Wir fordern mit ihnen die sofortige Analyse unserer wirklichen Lage, denn das Gerede der anderen Deutschen und unserer eigenen Regierung hat dazu geführt, dass wir kein Vertrauen mehr haben in die eigene Kraft, dass wir auf die Währungsunion warten wie auf das 8. Weltwunder.

Dabei haben auch wir etwas einzubringen in die neue deutsche Einheit. Und wir fordern zweitens den Beginn einer umfassenden öffentlichen und deutsch-deutschen Verfassungsdiskussion. Nicht nur wir haben einen Reformbedarf.

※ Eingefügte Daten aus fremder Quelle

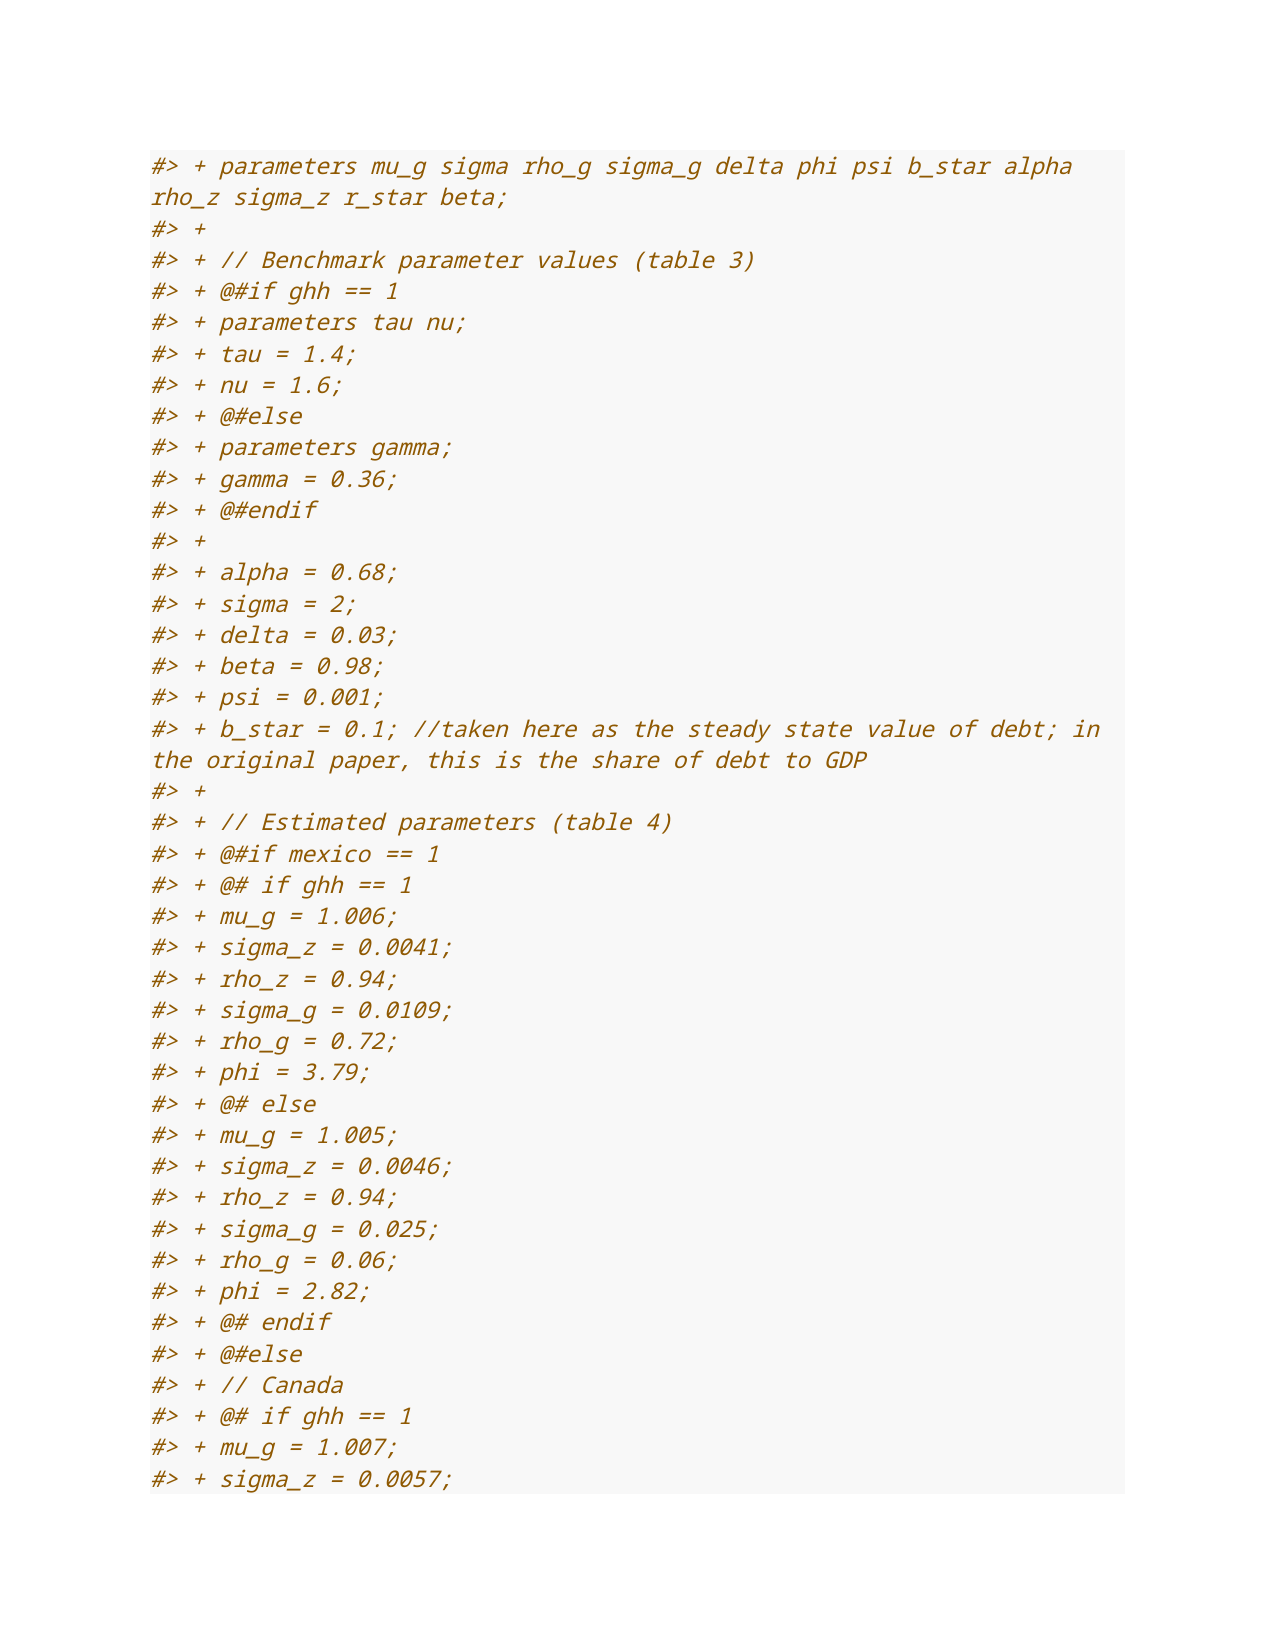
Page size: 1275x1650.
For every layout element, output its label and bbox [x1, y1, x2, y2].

text [150, 150, 1125, 1494]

Auch, die Bundesrepublik ist veränderungswürdig. Ein deutsch-deutscher Einigungsprozess kann nur die Annäherung beider Staaten - ein Aufeinanderzureformieren bedeuten - alles andere wäre die blanke Annexion, die eine bedingungslose Kapitulation der DDR voraussetzt. Aber so reif sind wir noch nicht! Lassen wir uns doch nicht von der Bundesregierung über den Runden Tisch ziehen!!!